Les Etats-Unis et l'Iran veulent-ils vraiment la guerre ?

La guerre est-elle vraiment inexorable ? Après la mort du général Qassem Soleimani à Bagdad le 3 janvier dans une frappe américaine, les menaces, déclarations et rassemblements patriotiques se sont multipliés au Moyen-Orient et aux Etats-Unis. Dernière étape en date : le lancement de 22 missiles iraniens en direction d'une base américaine dans la nuit du 7 au 8 janvier.

Si le bilan matériel n'est pas encore connu, le président américain a assuré dans un discours à la Maison Blanche qu'aucun soldat n'avait été blessé dans l'attaque. Il apparaît cependant clair que l'Iran souhaitait marquer le coup et ne pas montrer de signe de faiblesse après la mort du stratège en diplomatie du régime islamique. L'ayatollah Khamenei, guide suprême de la révolution, a d'ailleurs souligné ce qui lui semble être un succès et une «gifle en pleine face» des Etats-Unis

Dans son discours à la nation, Donald Trump a renouvelé sa détermination à empêcher l'accès à toute forme d'arme nucléaire pour le pays perse, en rappelant que ce dernier avait récemment tiré sur des manifestants (plus de 300 morts selon Amnesty International). Cependant, alors qu'il avait le choix entre une nouvelle représaille et une désescalade, le président américain a ouvert la porte à une baisse des tensions. Malgré l'apposition de nouvelles sanctions économiques «immédiates», il a assuré que les Etats-Unis étaient «prêts à faire la paix avec tous ceux qui le souhaitent». 

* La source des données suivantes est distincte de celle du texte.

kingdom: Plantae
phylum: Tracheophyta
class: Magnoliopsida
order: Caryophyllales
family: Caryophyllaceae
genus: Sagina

Vers une reprise du dialogue ?

Même son de cloche côté iranien juste après l'annonce des missiles le 8 janvier. «Nous ne cherchons pas l'escalade ou la guerre, mais nous nous défendrons», a ainsi déclaré Mohammad Javad Zarif, le chef de la diplomatie. «Avec ces attaques, Téhéran a montré sa capacité et sa détermination à répondre aux attaques américaines, sauvant ainsi la face, tout en choisissant soigneusement ses cibles pour éviter de faire des victimes et ainsi provoquer une réaction de Trump», analyse Annalisa Perteghella, spécialiste de l'Iran à l'Institut d'analyse géopolitique italien Ispi. Une volonté de ne pas augmenter le nombre de morts américain qui a semble-t-il été bien accueillie par le pensionnaire de la Maison Blanche. 

Dans son discours, il a ainsi assuré que l'Iran et les Etats-Unis avaient un ennemi commun, Daesh, et qu'il serait bénéfique pour tout le monde de discuter «sur cela, et sur d'autre priorités conjointes». Si cette tendance se confirme, le président américain peut donc jouer sur son image de négociateur. Il avait d'ailleurs tweeté ces derniers jours que «l'Iran n'a jamais gagné une guerre, mais n'a jamais perdu une négociation». 

Seulement, si la fin des attaques militaires est envisageable, un rapprochement entre les deux pays l'est beaucoup moins. L'Iran refuse de discuter tant que les sanctions économiques ne sont pas levées, chose que Donald Trump ne semble pas prêt à accepter. C'est d'ailleurs pour cela qu'en parallèle des déclarations du chef de la diplomatie, l'ayatollah Khamenei a repris ses postures pré-assassinat de Soleimani, assurant qu'il fallait mettre fin à la «présence corrompue des Etats-Unis dans la région».